View Full Version : Euphamisms for crime/corruption/stolen goods/cops

Giant Baby
06-29-2008, 01:47 AM
The Google is letting me down.

My character is writing a letter to a cop's commanding officer in which she unwittingly uses or alludes to various euphamisms for corruption, dirty cops, stolen goods, etc. I'm having trouble tracking down a good list of euphamisms. If anyone has either a direction to send me in, or some euphamisms of their own (seriously, I'm stalled- I've got "fell off a truck!" Massive brain freeze goin' on) I'll take 'em. Gratefully.

Veering astray to euphamisms or lists on semi-related topics is welcome, as they may spark my brain back into "move" mode.

Soccer Mom
06-29-2008, 02:30 AM
Stolen goods are often called "a lick"
Stealing is "hitting a lick"
Criminal activity is "putting in work"

Not sure what else you're exactly looking for.

06-29-2008, 02:36 AM
In NYC, stealing is called "boosting".
Someone who's corrupt can be called "dirty."

Hope this helps.

06-29-2008, 03:29 AM
You spelled Euphemism wrong. :)

Stolen Goods: Five finger discount
Cops: Coppers

06-29-2008, 03:37 AM
Exposing someone's corruption : "throwing 'em under a bus"

Old ones:

Knowing someone's corruption : having the "dirt" on someone" a "dirty" cop

Someone confessing : "singing" as a bird in a cage?

Someone running away from imprisonment : "on the lamb"?

Smiling Ted
06-29-2008, 04:18 AM
First of all, check here (http://www.miskatonic.org/slang.html) and here (http://www.slangsearch.com/crime.html) and here (http://www.sonic.net/maledicta/mobspeak.html).

In Mexico, extortion/bribery of officials is called the mordida, or "bite." Someone's put the bite on you.

In the Middle East, bribes are baksheesh.

Someone who can make official problems go away is a "fixer."
Illegal goods are sold on the "black market." Goods that might be legal but lack documentation are sold on the "gray market."
To be paid without a legal record or taxation is to be paid "under the table."
In Russia, business done illegally is done na levo.
A man who sells illegal goods is a "fence."

What you need for an effective Google is some synonyms and stand-ins for "euphemism." Like, I don't know..."slang"?

06-29-2008, 05:01 AM
Someone running away from imprisonment : "on the lamb"?

"On the lam" actually, though it's an easy mistake to make if you've only heard it spoken.

The thing is that none of the words like "fence", "boost", "lick", "stool pigeon", etc., are euphemisms--they're not meant to disguise the reality of what's going on. Rather, they're argot, or cant, or jargon--synonyms for common words that are meant to emphasize the user's identification with a particular group. And some of these terms are just slang.

Some things to Google: "criminal slang", "underworld slang", "criminal vocabulary", "criminal argot", "criminal jargon", etc. Here's one glossary of Mafia argot (http://www.onewal.com/maf-glos.html).

06-29-2008, 05:13 AM
cops are called pigs, 5.0, po-po

06-29-2008, 06:02 PM
I suggest that you write the letter out the way you want the cops to interpret it, then work toward changing it into the innocent version.

[Stored data]
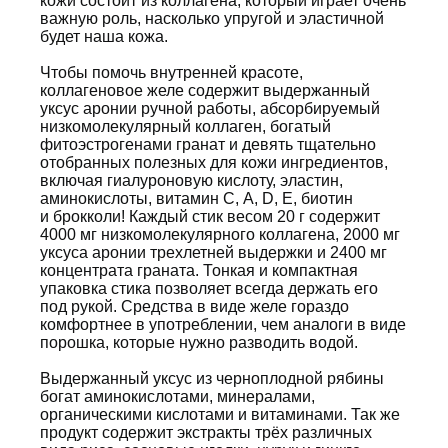
кожи состоит из коллагена, который играет очень
важную роль, насколько упругой и эластичной
будет наша кожа.
Чтобы помочь внутренней красоте,
коллагеновое желе содержит выдержанный
уксус аронии ручной работы, абсорбируемый
низкомолекулярный коллаген, богатый
фитоэстрогенами гранат и девять тщательно
отобранных полезных для кожи ингредиентов,
включая гиалуроновую кислоту, эластин,
аминокислоты, витамин С, А, D, E, биотин
и брокколи! Каждый стик весом 20 г содержит
4000 мг низкомолекулярного коллагена, 2000 мг
уксуса аронии трехлетней выдержки и 2400 мг
концентрата граната. Тонкая и компактная
упаковка стика позволяет всегда держать его
под рукой. Средства в виде желе гораздо
комфортнее в употреблении, чем аналоги в виде
порошка, которые нужно разводить водой.
Выдержанный уксус из черноплодной рябины
богат аминокислотами, минералами,
органическими кислотами и витаминами. Так же
продукт содержит экстракты трёх различных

WORK TO COMPLETE >>
- 1) According to the forum thread on crime euphemisms, what is extortion or bribery of officials called in Mexico?
- 2) Translate this sentence from the forum thread on crime euphemisms into Spanish: "In the Middle East, bribes are baksheesh."
- 3) Continue the forum thread on crime euphemisms from its last post.

ANSWERS PROVIDED >>
- 1) The mordida, or "bite."

- 2) En Oriente Medio, los sobornos son baksheesh.

- 3)
Giant Baby
06-29-2008, 11:16 PM
This is seriously helpful. Thanks. These are all just the sorts of things I need to shoot me in the right direction.

You're all fantastic.

Kathie Freeman
06-30-2008, 08:26 PM
cops are called pigs, 5.0, po-po

I believe that's 5-0 as in "Hawaii 5-0"

06-30-2008, 08:54 PM
There are surely lots more terms than listed so far. Stolen merchandise is of course "hot" (and if resold to a legit0looking business such as a pawn shop it is "fenced goods" but that's a rather official term) and strangely enough, the police are "the heat." Then there was the Star Trek episode where they went back in time to (IIRC) the 1920's in an area taken over by organized crime in which guns were called "heaters."

Perhaps listening to some older recordings by George Carlin or Cheech and Chong might provide inspiration (in several ways, even), as in this euphemism/homonym for a slang term for illegal recreational drugs: "This sure is good shipment, man!"

A while back (slightly over a quarter century ago) a college friend aquaintance called me asking if a certain model of computer was worth buying - he kept saying it "fell off a truck," especially after I suggested call a mutual friend who worked at a local office of that computer maker. Okay, so he was a little bit, uh, criminal, and I was just a little bit naive.

I heard a judge (I was only a witness in this case) speaking of a defendant who was in jail awaiting the trial/hearing as "he's one of our guests," as if the jail were a hotel...

07-01-2008, 12:28 AM
Go watch "The Big Easy" with Dennis Quaid and Ellen Barkin. It's a movie set in New Orleans, involving corruption on the police department, wiseguys and etc. Really awesome movie, and lots of vernacular to pick up.

Soccer Mom
07-01-2008, 04:00 AM
You spelled Euphemism wrong. :)

Stolen Goods: Five finger discount
Cops: Coppers

No, no. No one calls them coppers. Not unless this is a thirties era piece. 5-0, po-po, "on the job" : those are the ones I hear most often.

Giant Baby
07-01-2008, 07:09 PM
Awesome. And I'll definitely check out The Big Easy. Thanks!